Are We Truly Prepared for Generative AI?
Tech loves shiny new things, and jumps in feet first, with no consideration for a possible dystopian underbelly
ChatGPT as it is still relatively early days, although elements of it – re AI - have been there for quite some time. OpenAI’s ChatGPT is a definite disruptor, even more than Facebook was in its day, when it heralded the Age of Social, but this time, sans Mark Zuckerberg’s ego and/or iron-fisted control. Yet, or as far as we know. But when was the last time we stopped and considered the dystopian side of the shiny new thing before we realized that, say, our privacy and personal data would be gone, perhaps forever, or worse, thanks to, say, a communications assist?
As a writer, we will tell you that, while AI may correct our typos, since we key so quickly, great. As for its grammatical suggestions or recommendations for completing a sentence or thought? AI is clearly not an original thinker and is wrong 90+% of the time – without exaggeration.
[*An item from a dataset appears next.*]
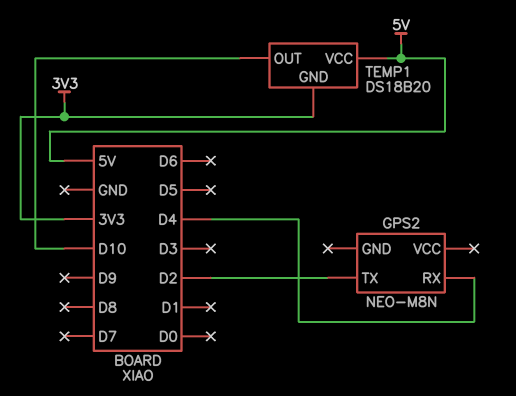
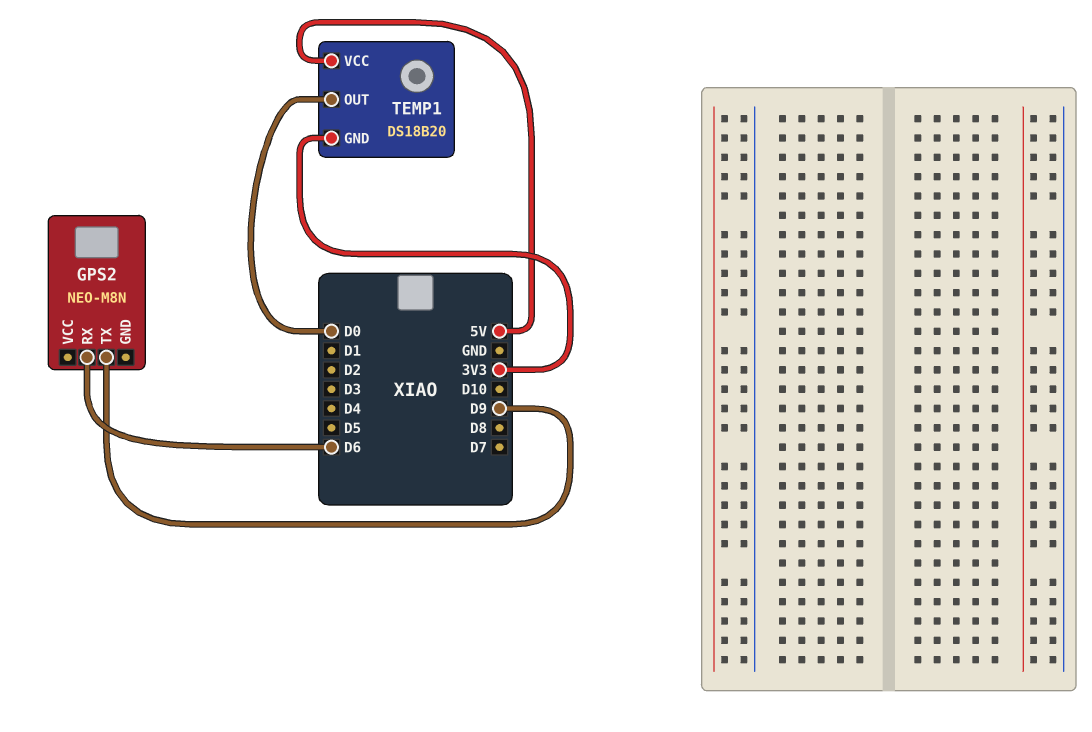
GPS2 pin RX: D4 -> D6
GPS2 pin TX: D2 -> D9
TEMP1 pin OUT: D10 -> D0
ChatGPT has become so ubiquitous that after just six weeks of having been released, OpenAI’s valuation went from zero to $29B, and lest we forget, since CEO Sam Altman seems to get most of the headlines, the company was co-founded by Elon Musk, speaking of ubiquitous and of course, for the “benefit of humanity.”
There are school systems that are banning the use of ChatGPT for assignments and for the record, Cheat, as we like to call it, isn’t always accurate. In fact, Stack Overflow banned it for Constantly Giving Wrong Answer. Still, there are parents who believe that there’s no problem with their kids using it, as it will help them with their homework by doing the research for them and saving them time. Well, isn’t learning to do research part of the skillset that schools teach? And a life skill? Finding and sorting out facts - you know, analysis, critical thinking. But we are a species who loves shortcuts. Aren’t quick weight loss diets always a goldmine? Why change patterns and habits when there’s a pill for that?
Critical thinking can be difficult enough without Cheat there, and remember, it’s scraping information from the internet, and is that enough? For example, we’re suddenly being told that gas stoves are dangerous – even potentially toxic due to the gases they emit. Google it and those are the top results, re the ‘dangers.’ The research came out of a Stanford University study. In fact, Beyond headlines, (there are) no proven health benefits of an electric range (Gast stoves and the mythical health risks). Not reported far and wide from the Stanford study was that “The researchers sealed their test kitchens in plastic tarps to concentrate the emissions so they would be easier to measure. While this is a novel and interesting method, the study results are useless for evaluating health-based exposures because no kitchen is set up like that. In other words, they weren’t simulating a real-life cooking experience.”
So, why the sudden demonization of gas stoves, considering that they’ve been around for literally hundreds of years? With the European energy crisis, the US has doubled its LNG (liquified natural gas) exports to the continent. Switch to electric? We already have an aging and overburdened grid. Then again, in which alternate universe are bureaucrats and/or politicians long-term thinkers or planners?
We thought ‘gaslighting’ was last year’s word of the year. Guess the year is still young…
Re the ‘dangers’ of gas stoves/the US’s need for LNG to ship to Europe, not sure that Cheat would recognize that arc without the research/analysis/critical thinking of a carbon-based life form and make the connection that the ‘dangers’ posed by the gas emissions may be driven by politics and at the end of the day, may be nothing more than just so much hot air. Onward and forward.